| Unternehmen | Invitation Homes |
|---|---|
| Branche | PropTech |
| Finanzierungsrunde | M&A |
| Eingesammelt (Mio. USD) | $1,000.0 |
| Größenordnung | $250+ Mio |
| Jahr | 2021 |
| Folien | 15 |
| Land | USA |
| Phase | M&A |
| Investoren |
Eine Immobilien-Investorenpräsentation
Invitation Homes ist ein börsennotierter amerikanischer Bestandshalter von Einfamilienhäusern zur Vermietung. Das Unternehmen ist aus dem Zukauf von Häusern nach der Finanzkrise entstanden und heute einer der größten Vermieter dieser Anlageklasse.

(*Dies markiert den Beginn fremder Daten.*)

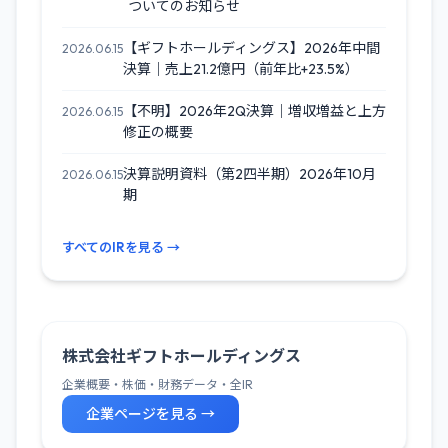
ついてのお知らせ
【ギフトホールディングス】2026年中間
2026.06.15
決算｜売上21.2億円（前年比+23.5%）
【不明】2026年2Q決算｜増収増益と上方
2026.06.15
修正の概要
決算説明資料（第2四半期）2026年10月
2026.06.15
期
すべてのIRを見る →
株式会社ギフトホールディングス
企業概要・株価・財務データ・全IR
企業ページを見る →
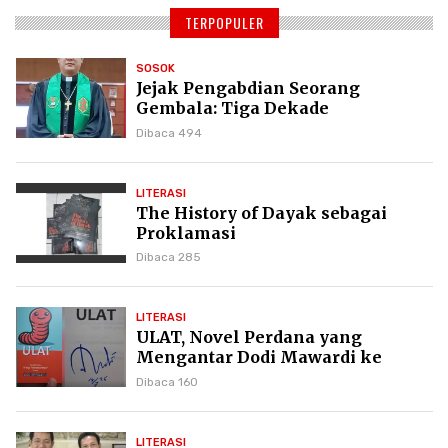
TERPOPULER
SOSOK
Jejak Pengabdian Seorang
Gembala: Tiga Dekade
Kepemimpinan Pdt. Dr. Yulius
Dibaca 494
Daud di GKPI
LITERASI
The History of Dayak sebagai
Proklamasi
Dibaca 285
LITERASI
ULAT, Novel Perdana yang
Mengantar Dodi Mawardi ke
Puncak Karier Kepenulisan
Dibaca 160
LITERASI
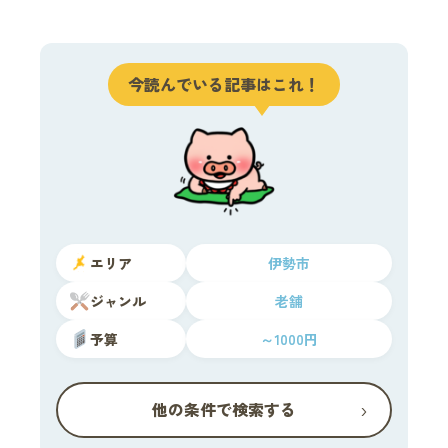
今読んでいる記事はこれ！
エリア
伊勢市
ジャンル
老舗
予算
～1000円
›
他の条件で検索する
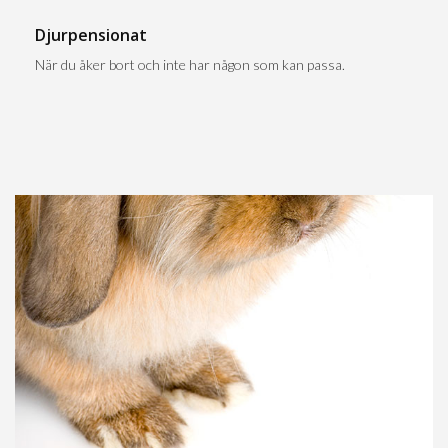
Djurpensionat
När du åker bort och inte har någon som kan passa.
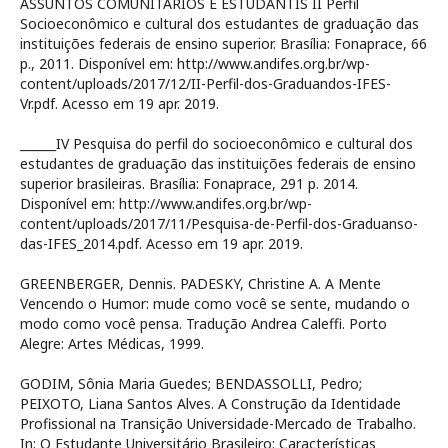
ASSUNTOS COMUNITÁRIOS E ESTUDANTIS II Perfil
Socioeconômico e cultural dos estudantes de graduação das
instituições federais de ensino superior. Brasília: Fonaprace, 66
p., 2011. Disponível em: http://www.andifes.org.br/wp-
content/uploads/2017/12/II-Perfil-dos-Graduandos-IFES-
Vr.pdf. Acesso em 19 apr. 2019.
______IV Pesquisa do perfil do socioeconômico e cultural dos
estudantes de graduação das instituições federais de ensino
superior brasileiras. Brasília: Fonaprace, 291 p. 2014.
Disponível em: http://www.andifes.org.br/wp-
content/uploads/2017/11/Pesquisa-de-Perfil-dos-Graduanso-
das-IFES_2014.pdf. Acesso em 19 apr. 2019.
GREENBERGER, Dennis. PADESKY, Christine A. A Mente
Vencendo o Humor: mude como você se sente, mudando o
modo como você pensa. Tradução Andrea Caleffi. Porto
Alegre: Artes Médicas, 1999.
GODIM, Sônia Maria Guedes; BENDASSOLLI, Pedro;
PEIXOTO, Liana Santos Alves. A Construção da Identidade
Profissional na Transição Universidade-Mercado de Trabalho.
In: O Estudante Universitário Brasileiro: Características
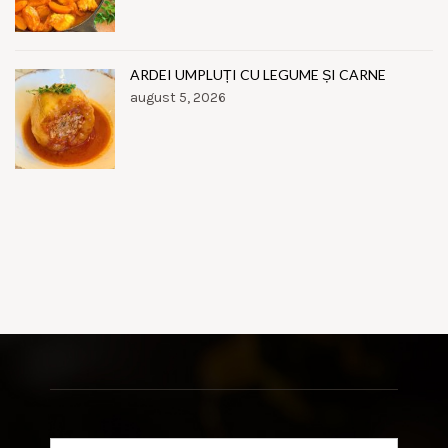
ARDEI UMPLUȚI CU LEGUME ȘI CARNE
august 5, 2026
Search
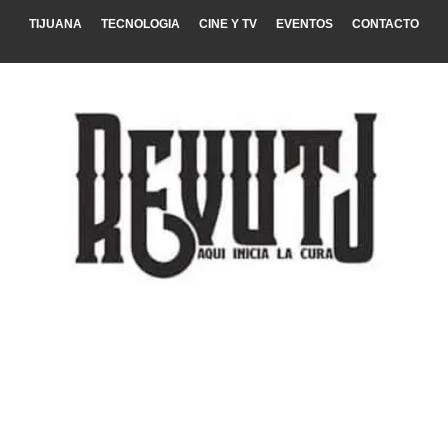
TIJUANA
TECNOLOGIA
CINE Y TV
EVENTOS
CONTACTO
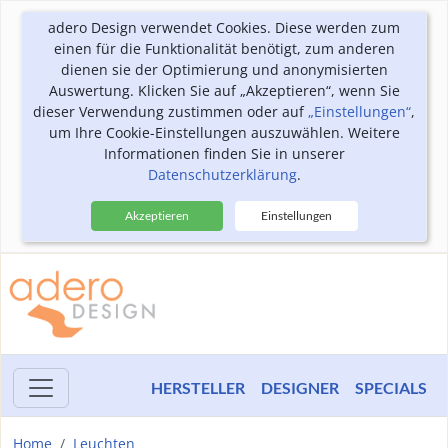
adero Design verwendet Cookies. Diese werden zum
einen für die Funktionalität benötigt, zum anderen
dienen sie der Optimierung und anonymisierten
Auswertung. Klicken Sie auf „Akzeptieren“, wenn Sie
dieser Verwendung zustimmen oder auf
„Einstellungen“
,
um Ihre Cookie-Einstellungen auszuwählen. Weitere
Informationen finden Sie in unserer
Datenschutzerklärung
.
Akzeptieren
Einstellungen
HERSTELLER
DESIGNER
SPECIALS
Home
Leuchten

Das hier hinterlegte Dokument gehört in den Kapitalmarktbereich und ist kein Pitchdeck eines Startups. Die Kennzahlen sind entsprechend andere: Nettomieterträge, Instandhaltungsaufwand je Objekt, Leerstand, Mietsteigerung im Bestand und Verschuldungsgrad.
Für Gründer ist die Struktur trotzdem lehrreich, wenn das eigene Geschäft Anlagegüter hält. Immobilienbestandshalter rechnen konsequent je Objekt und trennen das operative Ergebnis vom Wertzuwachs des Bestands. Beides zu vermischen ist der häufigste Fehler in Decks kapitalintensiver Geschäfte.
Wenn du ein Geschäft mit eigenem Anlagevermögen finanzierst – Fahrzeuge, Geräte, Immobilien –, ist diese Trennung der wichtigste Punkt: Operativer Deckungsbeitrag auf der einen Seite, Wertentwicklung und Finanzierungskosten des Bestands auf der anderen.
Ein zweiter Punkt betrifft die Skaleneffekte. Bei verteilten Einfamilienhäusern sind Verwaltung und Instandhaltung deutlich teurer als bei Mehrfamilienhäusern, weil jede Einheit einzeln angefahren werden muss. Ein Deck in solchen Geschäften sollte die Verwaltungskosten je Einheit und deren Entwicklung mit wachsendem Bestand zeigen.